Jack notes that most people don’t know what to feel when faced with
these beautiful sunsets. The men in Mylex remain in Blacksmith,
collecting their data. Jack refuses to talk to Dr. Chakravarty anymore
or to take calls of any kind. The supermarket rearranges the items
on its shelves, throwing the elderly into a state of panic and confusion.
Analysis
The final chapters of White Noise manage
to resolve all the novel’s major plot points while simultaneously
undermining those resolutions, a fitting conclusion for a book so
full of contradictions and complications. The gun goes off as it
must, yet the plan and plot that Jack so carefully mapped out goes
completely off track. Willie Mink, half out of his mind and already
ruined, is such a pathetic figure that he fails to be a decent nemesis.
When Jack finds him, he is glued to a soundless television and dressed
like a couch potato.

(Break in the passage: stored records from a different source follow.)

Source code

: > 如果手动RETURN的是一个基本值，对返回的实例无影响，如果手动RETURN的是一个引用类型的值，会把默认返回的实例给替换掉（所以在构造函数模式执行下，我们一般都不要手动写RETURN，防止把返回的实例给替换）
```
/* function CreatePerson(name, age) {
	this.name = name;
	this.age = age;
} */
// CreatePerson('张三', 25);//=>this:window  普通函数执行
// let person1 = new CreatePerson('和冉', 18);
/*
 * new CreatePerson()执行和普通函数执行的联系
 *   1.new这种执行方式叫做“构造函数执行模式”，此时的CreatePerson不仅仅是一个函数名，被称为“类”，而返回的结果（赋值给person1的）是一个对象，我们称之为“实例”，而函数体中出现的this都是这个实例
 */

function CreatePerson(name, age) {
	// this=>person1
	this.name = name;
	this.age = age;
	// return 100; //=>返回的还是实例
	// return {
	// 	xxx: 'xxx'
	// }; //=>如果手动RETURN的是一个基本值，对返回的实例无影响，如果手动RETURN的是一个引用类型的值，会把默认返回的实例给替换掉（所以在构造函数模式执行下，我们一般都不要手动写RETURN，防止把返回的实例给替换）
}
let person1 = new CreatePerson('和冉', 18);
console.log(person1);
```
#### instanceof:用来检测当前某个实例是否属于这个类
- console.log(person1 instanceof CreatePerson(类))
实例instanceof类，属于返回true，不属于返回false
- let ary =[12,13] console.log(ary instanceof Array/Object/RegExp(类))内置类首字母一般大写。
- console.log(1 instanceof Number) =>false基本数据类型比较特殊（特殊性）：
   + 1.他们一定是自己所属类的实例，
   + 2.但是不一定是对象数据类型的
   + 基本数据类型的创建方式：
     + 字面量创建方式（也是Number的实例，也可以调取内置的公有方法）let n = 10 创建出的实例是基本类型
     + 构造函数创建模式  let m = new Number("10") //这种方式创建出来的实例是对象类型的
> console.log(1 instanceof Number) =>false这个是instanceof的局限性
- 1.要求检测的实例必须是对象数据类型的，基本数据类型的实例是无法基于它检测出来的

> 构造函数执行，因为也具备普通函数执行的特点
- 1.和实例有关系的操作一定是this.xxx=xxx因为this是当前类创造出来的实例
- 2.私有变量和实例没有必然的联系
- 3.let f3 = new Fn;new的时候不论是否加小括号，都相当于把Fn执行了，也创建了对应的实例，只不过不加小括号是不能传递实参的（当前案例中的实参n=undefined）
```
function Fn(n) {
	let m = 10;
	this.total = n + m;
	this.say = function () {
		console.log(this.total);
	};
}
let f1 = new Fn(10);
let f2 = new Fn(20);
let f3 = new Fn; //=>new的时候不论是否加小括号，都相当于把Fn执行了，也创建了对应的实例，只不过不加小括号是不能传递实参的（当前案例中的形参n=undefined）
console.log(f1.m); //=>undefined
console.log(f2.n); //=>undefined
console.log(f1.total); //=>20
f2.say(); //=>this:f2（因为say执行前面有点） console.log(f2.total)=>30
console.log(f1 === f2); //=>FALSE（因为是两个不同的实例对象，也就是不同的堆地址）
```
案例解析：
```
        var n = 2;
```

Mink has absorbed so much from the TV that
he now repeats ads and fragments of shows as if he were the television.
No actual radio or television is necessary to create the white noise
that haunts the book—Willie Mink produces it himself. He physically
embodies white noise, and if white noise represents death, then
Mink is indeed Jack’s enemy. Mink’s inability to differentiate between
words and the things they represent reflects the blurring of the
real and the artificial that has characterized the rest of the novel.
For Mink, no difference exists between the two. The physical experience
of something and the idea of the thing are one and the same.
Jack has a plan, and, for the first time, he accepts that
he has a plot. As he has always said and known, that plot is headed
toward death. He reminds himself of his plan as often as he can,
although with almost every reminder, the details of the plan slightly
change. He needs the reassurance of having a plan because his definitive course
of action gives him energy and courage, yet the plan weakens long
before it actually fails. Jack stumbles over the details, makes excuses,
and changes the course of events. When he places the gun in Mink’s
hand after using only two of the three bullets, we know he’ll be
shot even before Mink pulls the trigger. The plot, which had been neatly
packaged and contrived, finally stutters and fails. To kill Mink
is to effectively kill death, or at least Jack’s fear of it. Once Jack
is shot and in terrible pain, closer to dying than ever before,
he realizes that he can’t just let Mink die. The main glitch in
the plan is humanity. In saving Mink, he feels redeemed and more
alive than ever. Without death, such a feeling would have been impossible.
The atheist German nuns who treat Jack and Mink provide
the final resolution to the events in the motel. Sister Hermann
Marie, practical to an extreme, has no comfort or answer for Jack
except to tell him that appearances and illusions are necessary.
Even a false faith serves a purpose—as if to prove this point, she
utters something in German that Jack can’t understand. Jack finds
something beautiful in her incomprehensible litany, and on that
note he leaves her. The dreaded guttural sounds of the German language
have been transformed into something beautiful, and Willie Mink,
the embodiment of Jack’s fears, lies recovering in a hospital room.
No easy answers or resolutions are possible. Death remains inevitable,
but life need not be terrible as a result. Wilder’s heroic and absurd
ride across the highway proves that life can move on even in the
face of death, and the sunsets, still beautiful and tinged with
dread, remain as mysterious and sublime as ever.